I’ve felt like a phoney. I’ve felt like an imposter.  I’ve had to drag myself out of bed during autoimmune flares as if a ton of bricks were tied to my feet, my brain trailing behind me in a dense fog.  Aching to crawl back into bed and wake up when the storm had passed. 

But instead I go to work and take care of others.

I’m a doctor because I’ve experienced more illness than I would wish upon my worst enemy.  I’ve experience more illness in my first 10 years of life than many will experience in an entire lifetime. But you likely won’t believe me on that point. From the outside, I can look pretty dang normal - even healthy.  

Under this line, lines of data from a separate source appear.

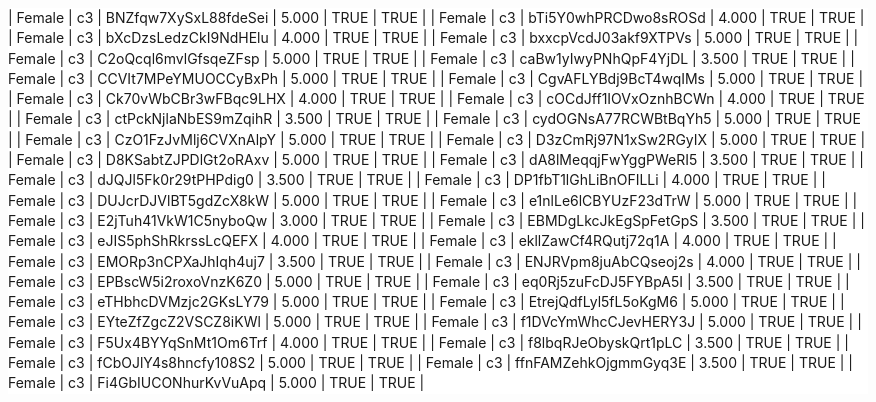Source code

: | Female | c3   | BNZfqw7XySxL88fdeSei |     5.000 | TRUE       | TRUE       |
| Female | c3   | bTi5Y0whPRCDwo8sROSd |     4.000 | TRUE       | TRUE       |
| Female | c3   | bXcDzsLedzCkI9NdHElu |     4.000 | TRUE       | TRUE       |
| Female | c3   | bxxcpVcdJ03akf9XTPVs |     5.000 | TRUE       | TRUE       |
| Female | c3   | C2oQcql6mvlGfsqeZFsp |     5.000 | TRUE       | TRUE       |
| Female | c3   | caBw1yIwyPNhQpF4YjDL |     3.500 | TRUE       | TRUE       |
| Female | c3   | CCVIt7MPeYMUOCCyBxPh |     5.000 | TRUE       | TRUE       |
| Female | c3   | CgvAFLYBdj9BcT4wqIMs |     5.000 | TRUE       | TRUE       |
| Female | c3   | Ck70vWbCBr3wFBqc9LHX |     4.000 | TRUE       | TRUE       |
| Female | c3   | cOCdJff1IOVxOznhBCWn |     4.000 | TRUE       | TRUE       |
| Female | c3   | ctPckNjlaNbES9mZqihR |     3.500 | TRUE       | TRUE       |
| Female | c3   | cydOGNsA77RCWBtBqYh5 |     5.000 | TRUE       | TRUE       |
| Female | c3   | CzO1FzJvMlj6CVXnAlpY |     5.000 | TRUE       | TRUE       |
| Female | c3   | D3zCmRj97N1xSw2RGyIX |     5.000 | TRUE       | TRUE       |
| Female | c3   | D8KSabtZJPDlGt2oRAxv |     5.000 | TRUE       | TRUE       |
| Female | c3   | dA8lMeqqjFwYggPWeRI5 |     3.500 | TRUE       | TRUE       |
| Female | c3   | dJQJl5Fk0r29tPHPdig0 |     3.500 | TRUE       | TRUE       |
| Female | c3   | DP1fbT1lGhLiBnOFILLi |     4.000 | TRUE       | TRUE       |
| Female | c3   | DUJcrDJVlBT5gdZcX8kW |     5.000 | TRUE       | TRUE       |
| Female | c3   | e1nlLe6lCBYUzF23dTrW |     5.000 | TRUE       | TRUE       |
| Female | c3   | E2jTuh41VkW1C5nyboQw |     3.000 | TRUE       | TRUE       |
| Female | c3   | EBMDgLkcJkEgSpFetGpS |     3.500 | TRUE       | TRUE       |
| Female | c3   | eJIS5phShRkrssLcQEFX |     4.000 | TRUE       | TRUE       |
| Female | c3   | ekllZawCf4RQutj72q1A |     4.000 | TRUE       | TRUE       |
| Female | c3   | EMORp3nCPXaJhIqh4uj7 |     3.500 | TRUE       | TRUE       |
| Female | c3   | ENJRVpm8juAbCQseoj2s |     4.000 | TRUE       | TRUE       |
| Female | c3   | EPBscW5i2roxoVnzK6Z0 |     5.000 | TRUE       | TRUE       |
| Female | c3   | eq0Rj5zuFcDJ5FYBpA5I |     3.500 | TRUE       | TRUE       |
| Female | c3   | eTHbhcDVMzjc2GKsLY79 |     5.000 | TRUE       | TRUE       |
| Female | c3   | EtrejQdfLyl5fL5oKgM6 |     5.000 | TRUE       | TRUE       |
| Female | c3   | EYteZfZgcZ2VSCZ8iKWl |     5.000 | TRUE       | TRUE       |
| Female | c3   | f1DVcYmWhcCJevHERY3J |     5.000 | TRUE       | TRUE       |
| Female | c3   | F5Ux4BYYqSnMt1Om6Trf |     4.000 | TRUE       | TRUE       |
| Female | c3   | f8lbqRJeObyskQrt1pLC |     3.500 | TRUE       | TRUE       |
| Female | c3   | fCbOJlY4s8hncfy108S2 |     5.000 | TRUE       | TRUE       |
| Female | c3   | ffnFAMZehkOjgmmGyq3E |     3.500 | TRUE       | TRUE       |
| Female | c3   | Fi4GbIUCONhurKvVuApq |     5.000 | TRUE       | TRUE       |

I stumbled upon “alternative” medicine out of desperation and this medicine felt like the greatest health triumph I could have ever imagined.  It gave me a new lease on life. Why didn’t everyone know about this stuff?

I’ve dedicated my life to this work and to advocating that alternative medicine is not alternative at all. I thought I learned IT ALL. I’d applied it ALL to myself and felt like I had ALL the answers - the secret sauces to life’s mysterious autoimmune diseases.  

But I still slid back into flares. 

How could I sit and look my patients in the face and ask them to drink this tea, take this botanical, use this cream, move this way, do this, don’t do this, eat this way, think this way, act this way, when I had done all of that and still found days back at square one, sitting across from them as the so-called expert?

Autoimmunity is a finicky beast. It ebbs and flows, sometimes the patterns make perfect sense, other times not and can threaten to break the mind and spirit. 

I may be a doctor, but I am also just plain human.  I have two intense auto-immune illnesses that often don’t care if I’ve done “all the right things” for my health.  There will be days that threaten to irreparably damage my soul.  There will be days that challenge me to accept my limitations and ask me to take a step back.  My limits come sooner than the average Joe and to not respect this is ignorance. 

For all those on the outside, looking in to my world and thinking “she sure looks nice and healthy”, she often is. I have days where I feel on top of the world. I have days of everlasting energy and balanced everything. The more I dedicate myself to what I teach the more of those days I experience.

But the flares still come to visit, taunting me to go deeper, learn more, and keep humility.  

The days when I have felt the lowest, like there was no more possible wiggle room to feel any worse were the days that I opened the most. These days erased my judgement as to the possibility that 1 tiny thing on this green earth could improve my health, no matter how seemingly small or inconsequential.  THIS is where I discover and rediscover the magic.  

It’s were I’ve been so desperate that I dropped all my preconceived notions of what is reasonable and what is scientific and what makes sense.  Healing doesn’t have to make sense - you just have to be open enough to change your body, mind and actions and choose a different path. To stop listening to your mind and let your heart take over.

So you see, the bottom of the health barrel is the most powerful place to be. It’s the most powerful place I’ve ever been. 

I encourage anyone reading this to know that there is power in illness.

You are not broken.  

You are not less than. 

You are being tempted to drink that mysterious elixir and dive down the rabbit hole.